Stored entries:
*** Block opens ***

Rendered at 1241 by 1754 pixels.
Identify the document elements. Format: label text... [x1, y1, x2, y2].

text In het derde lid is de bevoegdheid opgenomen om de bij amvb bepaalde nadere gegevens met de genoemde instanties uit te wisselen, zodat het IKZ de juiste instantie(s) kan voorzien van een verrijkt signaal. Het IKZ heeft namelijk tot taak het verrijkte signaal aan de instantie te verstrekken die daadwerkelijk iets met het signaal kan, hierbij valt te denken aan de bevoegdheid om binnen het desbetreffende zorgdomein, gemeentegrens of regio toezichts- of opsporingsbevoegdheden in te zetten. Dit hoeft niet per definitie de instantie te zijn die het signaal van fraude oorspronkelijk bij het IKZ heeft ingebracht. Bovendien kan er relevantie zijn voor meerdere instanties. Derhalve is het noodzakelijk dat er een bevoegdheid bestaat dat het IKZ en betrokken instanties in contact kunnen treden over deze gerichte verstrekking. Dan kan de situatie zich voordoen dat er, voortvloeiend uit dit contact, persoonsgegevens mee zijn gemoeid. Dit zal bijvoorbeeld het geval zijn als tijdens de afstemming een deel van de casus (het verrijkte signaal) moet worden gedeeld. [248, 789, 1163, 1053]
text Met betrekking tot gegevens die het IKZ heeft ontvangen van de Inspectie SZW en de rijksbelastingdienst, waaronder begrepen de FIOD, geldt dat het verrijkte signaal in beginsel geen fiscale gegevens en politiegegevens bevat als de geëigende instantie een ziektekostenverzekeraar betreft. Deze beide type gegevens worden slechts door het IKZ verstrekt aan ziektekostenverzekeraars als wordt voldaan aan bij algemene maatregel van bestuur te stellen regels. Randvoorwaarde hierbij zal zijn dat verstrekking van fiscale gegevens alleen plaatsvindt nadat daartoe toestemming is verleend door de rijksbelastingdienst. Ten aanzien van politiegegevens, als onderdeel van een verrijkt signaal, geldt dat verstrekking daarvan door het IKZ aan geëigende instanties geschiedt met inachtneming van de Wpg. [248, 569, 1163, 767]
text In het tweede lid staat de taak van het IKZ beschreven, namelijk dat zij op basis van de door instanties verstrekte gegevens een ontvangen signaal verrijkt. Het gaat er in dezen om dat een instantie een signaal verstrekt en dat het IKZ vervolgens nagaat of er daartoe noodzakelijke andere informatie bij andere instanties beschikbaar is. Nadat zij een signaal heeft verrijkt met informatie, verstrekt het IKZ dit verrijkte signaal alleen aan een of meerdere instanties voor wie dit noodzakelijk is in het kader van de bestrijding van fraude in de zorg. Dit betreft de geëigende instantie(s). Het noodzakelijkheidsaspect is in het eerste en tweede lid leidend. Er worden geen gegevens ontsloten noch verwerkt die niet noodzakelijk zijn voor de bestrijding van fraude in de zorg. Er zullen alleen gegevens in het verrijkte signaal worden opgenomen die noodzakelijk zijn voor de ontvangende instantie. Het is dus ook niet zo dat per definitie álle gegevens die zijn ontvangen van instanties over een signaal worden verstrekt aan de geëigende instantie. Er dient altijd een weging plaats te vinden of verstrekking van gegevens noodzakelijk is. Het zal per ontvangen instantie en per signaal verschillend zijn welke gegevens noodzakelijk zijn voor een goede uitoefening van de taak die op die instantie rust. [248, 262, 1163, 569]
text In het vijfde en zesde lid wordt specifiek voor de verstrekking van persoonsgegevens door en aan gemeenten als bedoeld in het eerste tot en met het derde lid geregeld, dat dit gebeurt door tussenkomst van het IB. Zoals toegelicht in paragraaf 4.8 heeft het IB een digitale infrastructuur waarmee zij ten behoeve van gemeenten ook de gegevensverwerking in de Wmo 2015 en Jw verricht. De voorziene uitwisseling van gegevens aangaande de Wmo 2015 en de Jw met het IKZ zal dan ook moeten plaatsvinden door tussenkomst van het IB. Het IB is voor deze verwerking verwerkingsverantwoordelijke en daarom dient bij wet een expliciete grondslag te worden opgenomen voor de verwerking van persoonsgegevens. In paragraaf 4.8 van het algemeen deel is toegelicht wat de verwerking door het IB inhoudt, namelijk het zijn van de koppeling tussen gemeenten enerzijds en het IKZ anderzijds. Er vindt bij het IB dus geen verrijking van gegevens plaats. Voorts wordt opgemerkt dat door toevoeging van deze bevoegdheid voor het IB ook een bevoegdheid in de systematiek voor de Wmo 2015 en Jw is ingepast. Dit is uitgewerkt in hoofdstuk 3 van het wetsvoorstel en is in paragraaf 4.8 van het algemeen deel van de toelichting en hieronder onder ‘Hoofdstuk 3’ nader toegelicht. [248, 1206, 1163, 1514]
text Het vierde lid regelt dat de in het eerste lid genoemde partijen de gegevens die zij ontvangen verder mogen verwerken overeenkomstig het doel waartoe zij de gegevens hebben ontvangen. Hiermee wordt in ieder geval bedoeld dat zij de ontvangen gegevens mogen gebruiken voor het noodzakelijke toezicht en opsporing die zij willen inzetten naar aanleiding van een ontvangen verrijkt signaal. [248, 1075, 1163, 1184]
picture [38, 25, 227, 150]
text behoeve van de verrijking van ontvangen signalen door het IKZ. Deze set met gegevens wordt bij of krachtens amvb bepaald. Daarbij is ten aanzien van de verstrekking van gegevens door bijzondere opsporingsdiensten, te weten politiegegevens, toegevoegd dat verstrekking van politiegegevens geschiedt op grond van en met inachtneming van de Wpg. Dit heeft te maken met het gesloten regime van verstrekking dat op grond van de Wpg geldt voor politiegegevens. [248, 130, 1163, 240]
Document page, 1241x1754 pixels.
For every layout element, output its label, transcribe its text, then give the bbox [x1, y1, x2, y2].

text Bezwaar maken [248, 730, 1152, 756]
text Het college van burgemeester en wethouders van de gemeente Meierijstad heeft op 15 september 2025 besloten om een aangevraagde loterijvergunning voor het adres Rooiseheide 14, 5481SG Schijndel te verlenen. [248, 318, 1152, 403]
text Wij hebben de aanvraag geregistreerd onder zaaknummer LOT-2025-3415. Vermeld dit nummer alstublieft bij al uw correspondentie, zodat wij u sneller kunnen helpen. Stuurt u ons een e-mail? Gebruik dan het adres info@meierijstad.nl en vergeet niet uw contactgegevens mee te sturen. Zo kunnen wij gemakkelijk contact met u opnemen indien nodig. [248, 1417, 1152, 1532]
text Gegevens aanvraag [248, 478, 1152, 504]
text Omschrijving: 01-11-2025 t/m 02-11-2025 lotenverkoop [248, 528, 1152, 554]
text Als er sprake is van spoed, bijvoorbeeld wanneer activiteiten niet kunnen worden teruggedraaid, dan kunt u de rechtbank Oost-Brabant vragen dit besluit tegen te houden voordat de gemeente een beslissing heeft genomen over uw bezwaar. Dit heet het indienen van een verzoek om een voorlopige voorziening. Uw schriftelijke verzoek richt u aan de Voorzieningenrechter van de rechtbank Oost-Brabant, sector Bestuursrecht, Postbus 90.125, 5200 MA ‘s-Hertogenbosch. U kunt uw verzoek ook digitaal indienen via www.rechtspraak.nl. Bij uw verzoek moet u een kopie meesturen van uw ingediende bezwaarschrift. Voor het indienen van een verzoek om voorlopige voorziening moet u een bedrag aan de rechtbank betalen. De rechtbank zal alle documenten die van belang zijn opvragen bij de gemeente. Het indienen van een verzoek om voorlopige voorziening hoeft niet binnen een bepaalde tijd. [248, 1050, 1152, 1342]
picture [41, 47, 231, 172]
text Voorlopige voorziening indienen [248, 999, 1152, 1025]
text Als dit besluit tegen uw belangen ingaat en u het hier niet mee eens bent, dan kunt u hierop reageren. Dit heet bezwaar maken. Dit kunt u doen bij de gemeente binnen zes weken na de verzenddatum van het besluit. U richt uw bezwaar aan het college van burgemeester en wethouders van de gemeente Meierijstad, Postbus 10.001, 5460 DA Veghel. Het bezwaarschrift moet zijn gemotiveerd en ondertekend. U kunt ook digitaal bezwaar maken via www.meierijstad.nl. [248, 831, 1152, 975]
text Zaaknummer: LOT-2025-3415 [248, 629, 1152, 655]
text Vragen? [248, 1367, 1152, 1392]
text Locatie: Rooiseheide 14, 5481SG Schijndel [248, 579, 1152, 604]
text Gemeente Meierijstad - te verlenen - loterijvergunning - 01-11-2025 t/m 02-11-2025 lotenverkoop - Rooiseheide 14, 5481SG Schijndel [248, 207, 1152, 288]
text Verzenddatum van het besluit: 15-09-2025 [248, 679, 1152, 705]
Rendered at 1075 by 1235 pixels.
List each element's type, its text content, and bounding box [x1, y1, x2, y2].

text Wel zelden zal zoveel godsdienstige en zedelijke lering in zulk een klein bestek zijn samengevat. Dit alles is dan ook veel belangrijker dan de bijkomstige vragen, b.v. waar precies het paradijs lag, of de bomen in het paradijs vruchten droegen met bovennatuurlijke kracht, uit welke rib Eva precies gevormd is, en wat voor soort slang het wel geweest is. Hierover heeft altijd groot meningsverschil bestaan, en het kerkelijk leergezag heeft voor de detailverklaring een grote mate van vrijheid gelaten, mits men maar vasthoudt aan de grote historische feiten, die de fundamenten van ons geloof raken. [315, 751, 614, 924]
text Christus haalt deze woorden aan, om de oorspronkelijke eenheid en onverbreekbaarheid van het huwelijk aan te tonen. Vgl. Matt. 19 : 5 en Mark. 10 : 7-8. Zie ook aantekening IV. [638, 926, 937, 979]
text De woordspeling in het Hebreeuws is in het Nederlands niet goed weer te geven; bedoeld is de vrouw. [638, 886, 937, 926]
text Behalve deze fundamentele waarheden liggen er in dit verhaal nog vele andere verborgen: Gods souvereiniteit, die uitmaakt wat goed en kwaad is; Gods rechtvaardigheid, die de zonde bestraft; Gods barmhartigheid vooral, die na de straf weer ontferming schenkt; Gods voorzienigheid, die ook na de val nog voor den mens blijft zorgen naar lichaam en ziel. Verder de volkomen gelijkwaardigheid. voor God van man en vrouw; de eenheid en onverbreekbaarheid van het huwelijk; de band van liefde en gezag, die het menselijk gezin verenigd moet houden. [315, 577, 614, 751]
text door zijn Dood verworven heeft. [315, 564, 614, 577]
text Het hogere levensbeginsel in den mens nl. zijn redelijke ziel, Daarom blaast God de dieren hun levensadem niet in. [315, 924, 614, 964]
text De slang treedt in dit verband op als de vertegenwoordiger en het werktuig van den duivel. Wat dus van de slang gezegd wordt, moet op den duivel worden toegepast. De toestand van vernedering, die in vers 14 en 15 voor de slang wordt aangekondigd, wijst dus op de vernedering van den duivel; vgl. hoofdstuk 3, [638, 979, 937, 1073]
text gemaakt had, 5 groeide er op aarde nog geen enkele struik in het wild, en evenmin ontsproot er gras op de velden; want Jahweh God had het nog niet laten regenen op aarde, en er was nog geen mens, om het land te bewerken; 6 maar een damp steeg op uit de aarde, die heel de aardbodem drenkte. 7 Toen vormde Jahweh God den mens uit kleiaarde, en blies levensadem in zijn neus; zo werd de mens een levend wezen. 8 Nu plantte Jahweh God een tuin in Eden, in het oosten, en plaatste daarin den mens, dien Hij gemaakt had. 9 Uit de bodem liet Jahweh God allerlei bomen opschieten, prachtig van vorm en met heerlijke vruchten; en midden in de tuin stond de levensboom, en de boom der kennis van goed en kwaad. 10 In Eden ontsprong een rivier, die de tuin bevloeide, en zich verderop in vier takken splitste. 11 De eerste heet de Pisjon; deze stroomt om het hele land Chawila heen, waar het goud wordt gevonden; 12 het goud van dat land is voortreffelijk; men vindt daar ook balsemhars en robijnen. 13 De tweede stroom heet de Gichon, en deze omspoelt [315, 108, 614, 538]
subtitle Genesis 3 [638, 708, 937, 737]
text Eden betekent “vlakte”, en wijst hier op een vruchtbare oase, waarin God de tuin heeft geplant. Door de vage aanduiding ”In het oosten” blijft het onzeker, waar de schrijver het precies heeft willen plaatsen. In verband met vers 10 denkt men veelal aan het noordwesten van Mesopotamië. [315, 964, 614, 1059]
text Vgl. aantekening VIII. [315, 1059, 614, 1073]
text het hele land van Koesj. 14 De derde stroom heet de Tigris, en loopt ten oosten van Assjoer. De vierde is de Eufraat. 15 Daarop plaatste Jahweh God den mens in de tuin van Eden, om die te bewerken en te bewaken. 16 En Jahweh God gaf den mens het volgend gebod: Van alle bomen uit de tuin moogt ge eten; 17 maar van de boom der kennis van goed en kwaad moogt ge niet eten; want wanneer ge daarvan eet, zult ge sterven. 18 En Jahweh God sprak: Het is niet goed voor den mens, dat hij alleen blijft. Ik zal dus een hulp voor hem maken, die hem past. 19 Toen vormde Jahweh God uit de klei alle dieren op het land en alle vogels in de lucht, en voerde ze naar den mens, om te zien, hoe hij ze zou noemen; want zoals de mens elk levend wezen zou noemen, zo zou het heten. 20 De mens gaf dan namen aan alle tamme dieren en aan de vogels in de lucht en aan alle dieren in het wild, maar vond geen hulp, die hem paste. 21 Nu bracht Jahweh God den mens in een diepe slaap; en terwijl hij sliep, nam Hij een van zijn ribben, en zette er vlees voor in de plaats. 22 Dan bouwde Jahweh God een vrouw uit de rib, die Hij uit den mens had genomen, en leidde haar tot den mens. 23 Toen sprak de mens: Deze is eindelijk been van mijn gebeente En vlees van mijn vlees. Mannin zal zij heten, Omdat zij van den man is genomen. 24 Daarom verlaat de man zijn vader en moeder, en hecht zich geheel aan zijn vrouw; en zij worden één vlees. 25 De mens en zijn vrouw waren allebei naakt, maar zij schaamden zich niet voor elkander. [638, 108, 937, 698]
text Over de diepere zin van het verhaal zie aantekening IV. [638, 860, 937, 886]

*** Block closes ***

What you need to do: Working from the entries above, filter out every line that lacks "ziel" and copy what remains.

Solution for this problem:
text Behalve deze fundamentele waarheden liggen er in dit verhaal nog vele andere verborgen: Gods souvereiniteit, die uitmaakt wat goed en kwaad is; Gods rechtvaardigheid, die de zonde bestraft; Gods barmhartigheid vooral, die na de straf weer ontferming schenkt; Gods voorzienigheid, die ook na de val nog voor den mens blijft zorgen naar lichaam en ziel. Verder de volkomen gelijkwaardigheid. voor God van man en vrouw; de eenheid en onverbreekbaarheid van het huwelijk; de band van liefde en gezag, die het menselijk gezin verenigd moet houden. [315, 577, 614, 751]
text Het hogere levensbeginsel in den mens nl. zijn redelijke ziel, Daarom blaast God de dieren hun levensadem niet in. [315, 924, 614, 964]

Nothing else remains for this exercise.